- Quoted passage -

X positions can be {1, 5, 6, 7}. Only those positions can create fixed points. Suppose we choose now arbitrary X = 1. I can place there numbers Y = {5, 6, 7}. Now, permutation will look like Y -1 4 2 -1 -1 -1. Obviously, 1 can be placed anywhere now, hence number N is increased.

Thank you for your answer, but I am still not clear :D

About position number 2, which case it corresponding to? like in the above case -1 Y 4 2 -1 -1 -1 -> number N will not increased.

You don't deal with it for the moment. You deal only with set of positions {1, 5, 6, 7}. Each time, you reduce one or two elements from the set (depending of choosing case 1 or case 2). When set has 0 or 1 element, then you can handle the other positions (see initialization of dp, it will handle position 2 also). As each time K decreases by 1 or 2, it's obvious sometime you'll be in the basic case, when you'll handle the other positions.

Thank you :D will need time to digest it.

I wonder if the authors will post the solutions to bonus problems after some time? :)

Anyway, here is my idea of the Div2 A — Bonus, sorry if there is much simpler solution, this is what i thought of :)

Let's say that the i-th painter will paint all bricks divisible by X[i]. I will assume that the least common multiple of X[1], X[2], X[3]...X[k] will fit in long long. (If it doesn't you can easily still solve it using the same method, it's just for the sake of simplicity). Let's define a certain colouring by a binary number. The

1s in the binary number correspond to the colors that were surely used (0doesn't necessary mean the colour isn't used ). For example for K=5, 10100 would define that surely the first and third colours were used in that colouring.To get the answer we iterate over all possible colourings, and if the colouring contains odd number of ones, we add the amount of bricks that are coloured that way, otherwise we remove that amount. The solution has complexity O(2^k*log) if implemented good, because there are 2^k possible colourings and for each we need to find the least common multiple of the used colours to determine the amount of bricks that are coloured that way.

- Short exercise A -
In the records, update the part that opens with the line containing "city: Yekaterinburg" and closes with the end of the records, replacing "sub-region" with "subdivision" and changing nothing else. Leave the pictures out of your answer.

(Stored items)
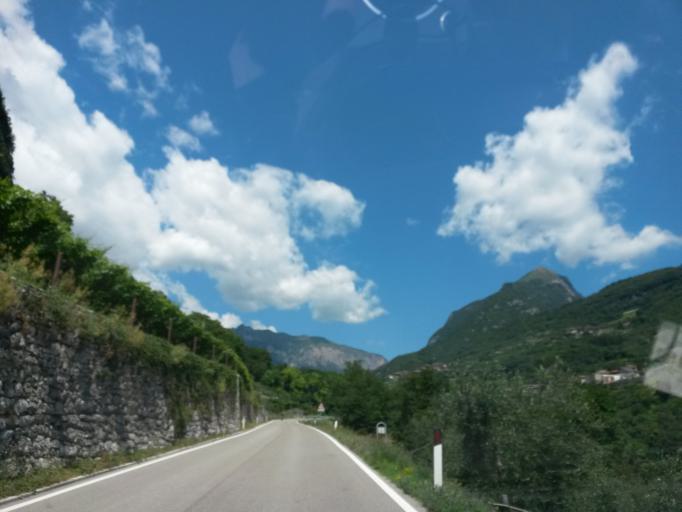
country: IT
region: Trentino-Alto Adige
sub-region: Provincia di Trento
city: Tenno
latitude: 45.9133
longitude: 10.8297
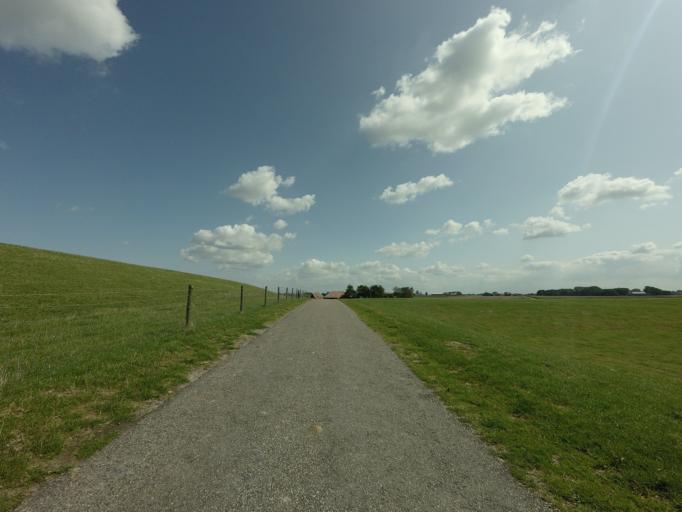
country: NL
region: Friesland
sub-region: Gemeente Ferwerderadiel
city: Hallum
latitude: 53.3195
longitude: 5.7543
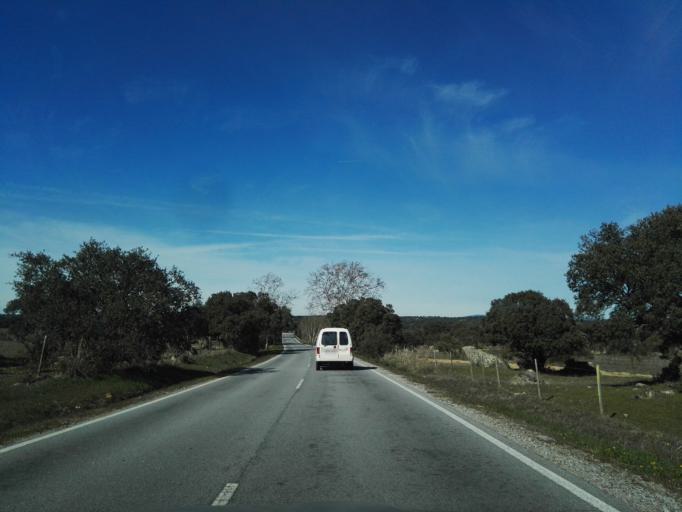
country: PT
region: Portalegre
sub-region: Arronches
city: Arronches
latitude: 39.0492
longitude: -7.2654
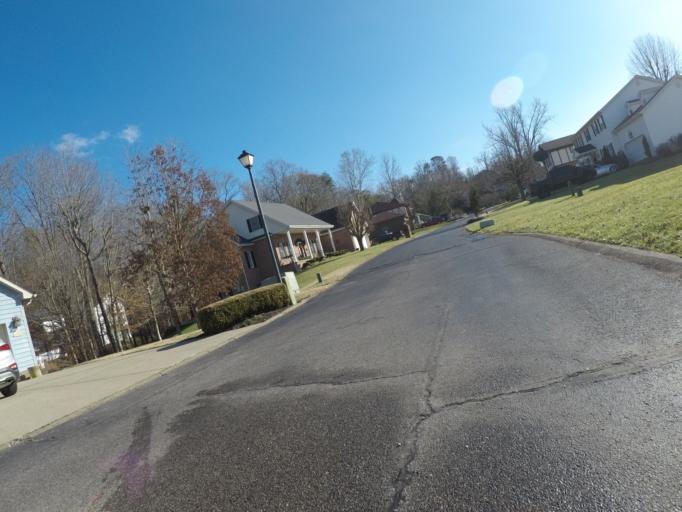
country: US
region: West Virginia
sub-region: Cabell County
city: Pea Ridge
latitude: 38.4184
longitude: -82.3254
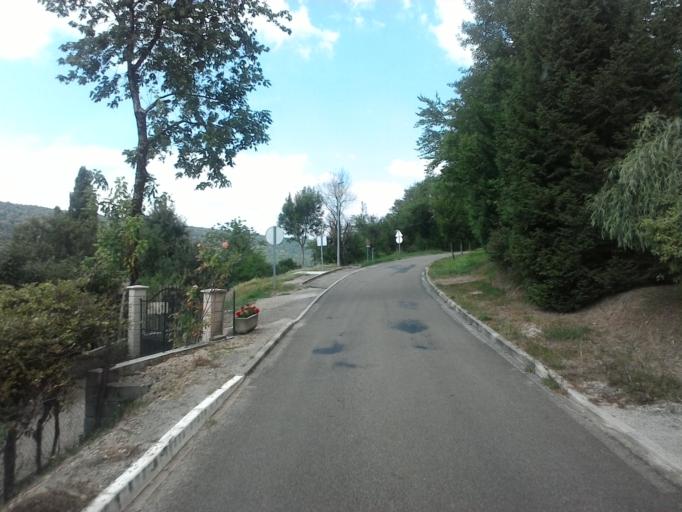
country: FR
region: Franche-Comte
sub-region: Departement du Doubs
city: Boussieres
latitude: 47.1214
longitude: 5.9231
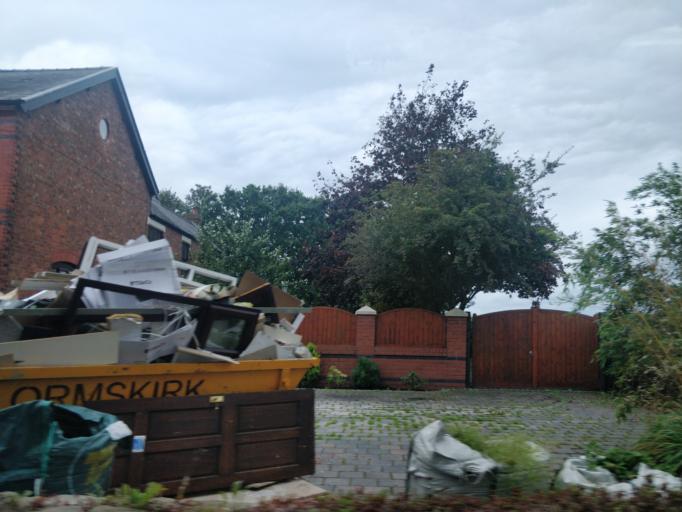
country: GB
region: England
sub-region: Lancashire
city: Ormskirk
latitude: 53.6115
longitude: -2.9172
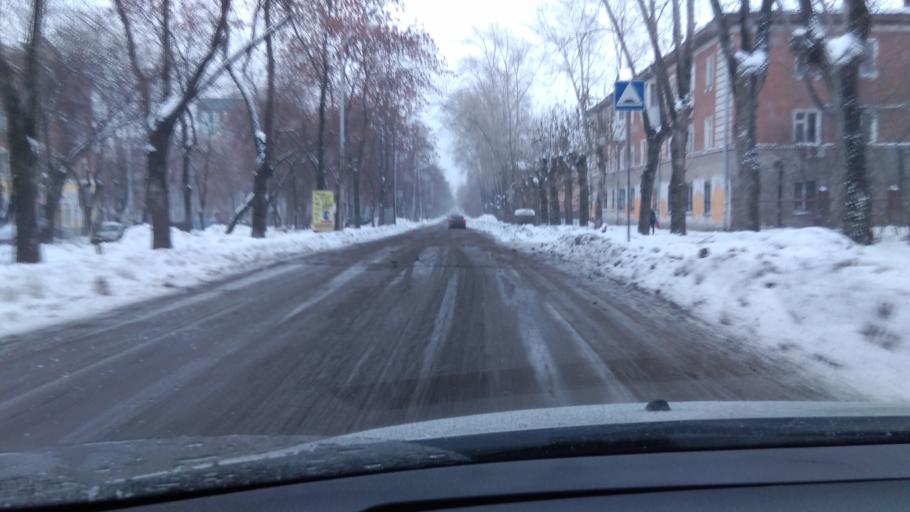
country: RU
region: Sverdlovsk
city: Yekaterinburg
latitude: 56.8968
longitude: 60.5806
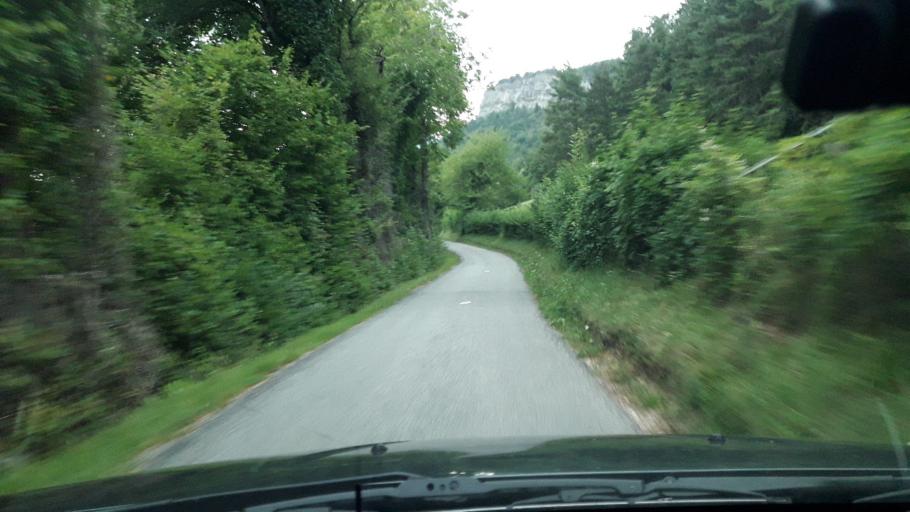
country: FR
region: Rhone-Alpes
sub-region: Departement de la Savoie
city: Barberaz
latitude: 45.5270
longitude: 5.9260
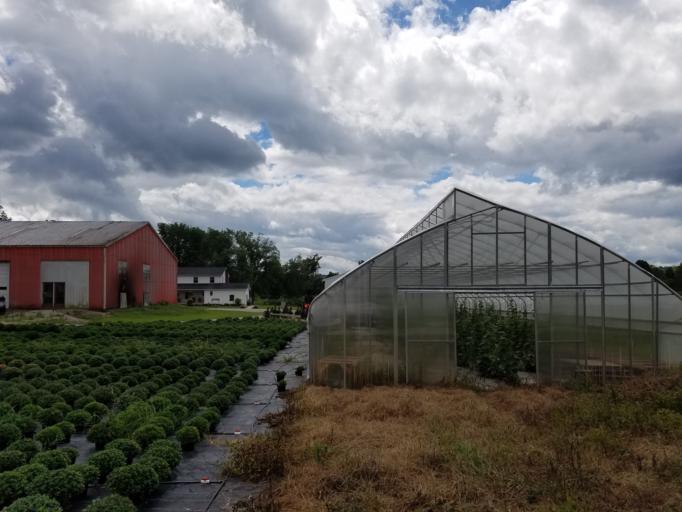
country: US
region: Ohio
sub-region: Gallia County
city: Gallipolis
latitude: 38.8194
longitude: -82.3672
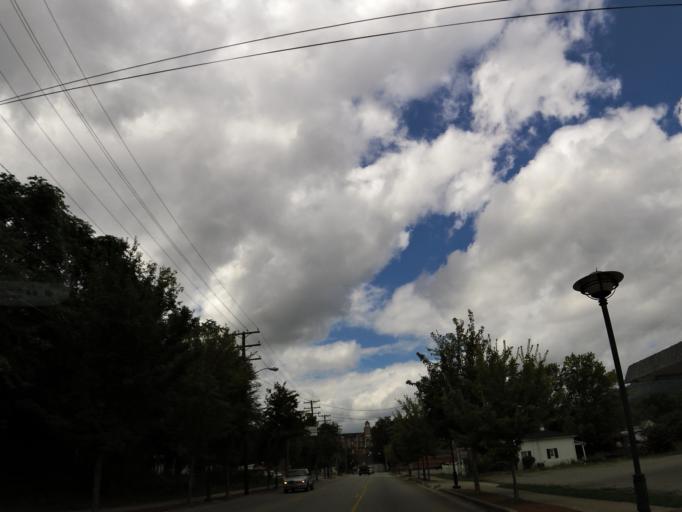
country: US
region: Tennessee
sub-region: Hamilton County
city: Lookout Mountain
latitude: 35.0096
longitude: -85.3173
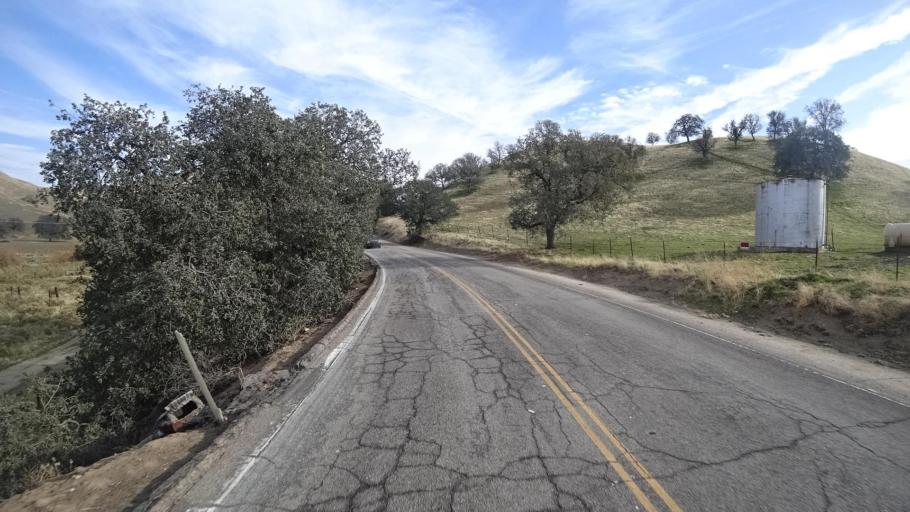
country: US
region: California
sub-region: Kern County
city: Bear Valley Springs
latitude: 35.2853
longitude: -118.6253
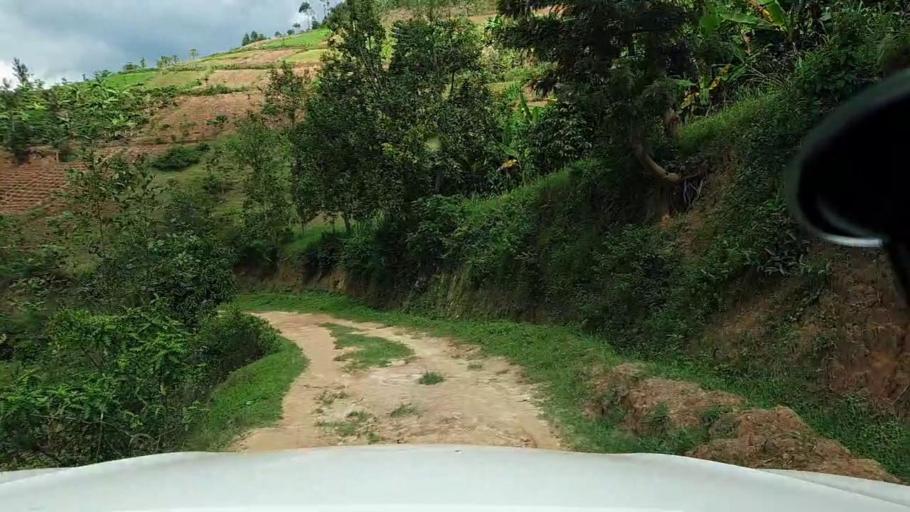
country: RW
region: Southern Province
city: Gitarama
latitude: -1.8175
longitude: 29.8010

- Short exercise B -
Answer these questions about the thread:
(i) Which positions are given as the possible values of X?
(ii) For K=5, which colors does the binary number 10100 show were surely used?
(iii) What complexity is given for the solution to the Div2 A bonus?

- Complete response A -
city: Yekaterinburg
latitude: 56.8968
longitude: 60.5806
country: FR
region: Rhone-Alpes
subdivision: Departement de la Savoie
city: Barberaz
latitude: 45.5270
longitude: 5.9260
country: US
region: Ohio
subdivision: Gallia County
city: Gallipolis
latitude: 38.8194
longitude: -82.3672
country: US
region: Tennessee
subdivision: Hamilton County
city: Lookout Mountain
latitude: 35.0096
longitude: -85.3173
country: US
region: California
subdivision: Kern County
city: Bear Valley Springs
latitude: 35.2853
longitude: -118.6253
country: RW
region: Southern Province
city: Gitarama
latitude: -1.8175
longitude: 29.8010

- Complete response B -
(i) 1, 5, 6, and 7
(ii) The first and third colors
(iii) O(2^k*log)